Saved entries
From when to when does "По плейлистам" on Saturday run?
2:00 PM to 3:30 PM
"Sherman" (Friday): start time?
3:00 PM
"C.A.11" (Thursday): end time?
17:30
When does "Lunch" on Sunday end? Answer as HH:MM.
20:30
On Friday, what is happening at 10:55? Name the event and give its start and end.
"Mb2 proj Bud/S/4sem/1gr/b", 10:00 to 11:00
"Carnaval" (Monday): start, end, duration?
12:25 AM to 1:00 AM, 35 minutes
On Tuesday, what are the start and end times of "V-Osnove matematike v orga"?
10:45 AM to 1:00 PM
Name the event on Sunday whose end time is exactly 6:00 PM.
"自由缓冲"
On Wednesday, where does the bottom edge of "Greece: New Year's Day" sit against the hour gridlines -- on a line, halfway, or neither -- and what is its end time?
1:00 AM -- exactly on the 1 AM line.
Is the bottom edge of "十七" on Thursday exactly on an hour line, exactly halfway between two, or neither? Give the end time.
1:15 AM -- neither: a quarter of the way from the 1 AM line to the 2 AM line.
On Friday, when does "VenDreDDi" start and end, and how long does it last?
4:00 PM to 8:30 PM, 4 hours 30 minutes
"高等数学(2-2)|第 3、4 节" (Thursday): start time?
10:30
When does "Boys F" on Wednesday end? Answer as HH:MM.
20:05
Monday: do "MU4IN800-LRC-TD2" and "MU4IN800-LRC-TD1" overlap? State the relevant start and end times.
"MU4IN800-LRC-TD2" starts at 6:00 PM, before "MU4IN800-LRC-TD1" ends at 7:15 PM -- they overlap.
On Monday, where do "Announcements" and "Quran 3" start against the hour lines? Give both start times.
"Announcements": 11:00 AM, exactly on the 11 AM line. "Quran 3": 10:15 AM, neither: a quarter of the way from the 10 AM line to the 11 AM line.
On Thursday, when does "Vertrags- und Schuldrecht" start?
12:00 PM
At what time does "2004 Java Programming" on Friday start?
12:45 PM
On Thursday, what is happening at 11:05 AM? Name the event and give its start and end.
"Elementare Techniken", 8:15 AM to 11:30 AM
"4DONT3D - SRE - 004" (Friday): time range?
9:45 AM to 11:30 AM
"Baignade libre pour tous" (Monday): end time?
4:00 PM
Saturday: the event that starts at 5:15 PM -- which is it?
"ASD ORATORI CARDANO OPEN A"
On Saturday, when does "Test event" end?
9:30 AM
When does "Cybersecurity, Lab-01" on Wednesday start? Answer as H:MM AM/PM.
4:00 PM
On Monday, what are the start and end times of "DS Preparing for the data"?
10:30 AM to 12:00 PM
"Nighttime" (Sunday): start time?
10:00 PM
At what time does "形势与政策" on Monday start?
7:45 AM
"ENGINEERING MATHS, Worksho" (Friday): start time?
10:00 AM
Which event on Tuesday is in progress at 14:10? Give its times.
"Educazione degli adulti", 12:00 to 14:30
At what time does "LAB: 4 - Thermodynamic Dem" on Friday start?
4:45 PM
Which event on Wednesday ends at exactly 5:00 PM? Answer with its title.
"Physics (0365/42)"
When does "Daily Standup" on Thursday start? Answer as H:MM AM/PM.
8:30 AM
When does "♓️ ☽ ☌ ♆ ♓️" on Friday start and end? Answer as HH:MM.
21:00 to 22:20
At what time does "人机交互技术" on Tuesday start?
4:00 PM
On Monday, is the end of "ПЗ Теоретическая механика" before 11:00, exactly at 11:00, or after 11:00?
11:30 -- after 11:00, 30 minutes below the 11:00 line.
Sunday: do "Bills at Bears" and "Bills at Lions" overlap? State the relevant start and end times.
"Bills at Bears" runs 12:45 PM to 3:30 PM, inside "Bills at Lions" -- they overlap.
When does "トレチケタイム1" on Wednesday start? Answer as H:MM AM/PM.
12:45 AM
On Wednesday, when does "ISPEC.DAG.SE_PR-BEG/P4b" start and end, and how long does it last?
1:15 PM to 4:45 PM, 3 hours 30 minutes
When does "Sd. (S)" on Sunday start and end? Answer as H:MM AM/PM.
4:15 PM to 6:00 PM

Work required: Copy each of the rows above verbatim, from the first to the last.

Written solution:
From when to when does "По плейлистам" on Saturday run?
2:00 PM to 3:30 PM
"Sherman" (Friday): start time?
3:00 PM
"C.A.11" (Thursday): end time?
17:30
When does "Lunch" on Sunday end? Answer as HH:MM.
20:30
On Friday, what is happening at 10:55? Name the event and give its start and end.
"Mb2 proj Bud/S/4sem/1gr/b", 10:00 to 11:00
"Carnaval" (Monday): start, end, duration?
12:25 AM to 1:00 AM, 35 minutes
On Tuesday, what are the start and end times of "V-Osnove matematike v orga"?
10:45 AM to 1:00 PM
Name the event on Sunday whose end time is exactly 6:00 PM.
"自由缓冲"
On Wednesday, where does the bottom edge of "Greece: New Year's Day" sit against the hour gridlines -- on a line, halfway, or neither -- and what is its end time?
1:00 AM -- exactly on the 1 AM line.
Is the bottom edge of "十七" on Thursday exactly on an hour line, exactly halfway between two, or neither? Give the end time.
1:15 AM -- neither: a quarter of the way from the 1 AM line to the 2 AM line.
On Friday, when does "VenDreDDi" start and end, and how long does it last?
4:00 PM to 8:30 PM, 4 hours 30 minutes
"高等数学(2-2)|第 3、4 节" (Thursday): start time?
10:30
When does "Boys F" on Wednesday end? Answer as HH:MM.
20:05
Monday: do "MU4IN800-LRC-TD2" and "MU4IN800-LRC-TD1" overlap? State the relevant start and end times.
"MU4IN800-LRC-TD2" starts at 6:00 PM, before "MU4IN800-LRC-TD1" ends at 7:15 PM -- they overlap.
On Monday, where do "Announcements" and "Quran 3" start against the hour lines? Give both start times.
"Announcements": 11:00 AM, exactly on the 11 AM line. "Quran 3": 10:15 AM, neither: a quarter of the way from the 10 AM line to the 11 AM line.
On Thursday, when does "Vertrags- und Schuldrecht" start?
12:00 PM
At what time does "2004 Java Programming" on Friday start?
12:45 PM
On Thursday, what is happening at 11:05 AM? Name the event and give its start and end.
"Elementare Techniken", 8:15 AM to 11:30 AM
"4DONT3D - SRE - 004" (Friday): time range?
9:45 AM to 11:30 AM
"Baignade libre pour tous" (Monday): end time?
4:00 PM
Saturday: the event that starts at 5:15 PM -- which is it?
"ASD ORATORI CARDANO OPEN A"
On Saturday, when does "Test event" end?
9:30 AM
When does "Cybersecurity, Lab-01" on Wednesday start? Answer as H:MM AM/PM.
4:00 PM
On Monday, what are the start and end times of "DS Preparing for the data"?
10:30 AM to 12:00 PM
"Nighttime" (Sunday): start time?
10:00 PM
At what time does "形势与政策" on Monday start?
7:45 AM
"ENGINEERING MATHS, Worksho" (Friday): start time?
10:00 AM
Which event on Tuesday is in progress at 14:10? Give its times.
"Educazione degli adulti", 12:00 to 14:30
At what time does "LAB: 4 - Thermodynamic Dem" on Friday start?
4:45 PM
Which event on Wednesday ends at exactly 5:00 PM? Answer with its title.
"Physics (0365/42)"
When does "Daily Standup" on Thursday start? Answer as H:MM AM/PM.
8:30 AM
When does "♓️ ☽ ☌ ♆ ♓️" on Friday start and end? Answer as HH:MM.
21:00 to 22:20
At what time does "人机交互技术" on Tuesday start?
4:00 PM
On Monday, is the end of "ПЗ Теоретическая механика" before 11:00, exactly at 11:00, or after 11:00?
11:30 -- after 11:00, 30 minutes below the 11:00 line.
Sunday: do "Bills at Bears" and "Bills at Lions" overlap? State the relevant start and end times.
"Bills at Bears" runs 12:45 PM to 3:30 PM, inside "Bills at Lions" -- they overlap.
When does "トレチケタイム1" on Wednesday start? Answer as H:MM AM/PM.
12:45 AM
On Wednesday, when does "ISPEC.DAG.SE_PR-BEG/P4b" start and end, and how long does it last?
1:15 PM to 4:45 PM, 3 hours 30 minutes
When does "Sd. (S)" on Sunday start and end? Answer as H:MM AM/PM.
4:15 PM to 6:00 PM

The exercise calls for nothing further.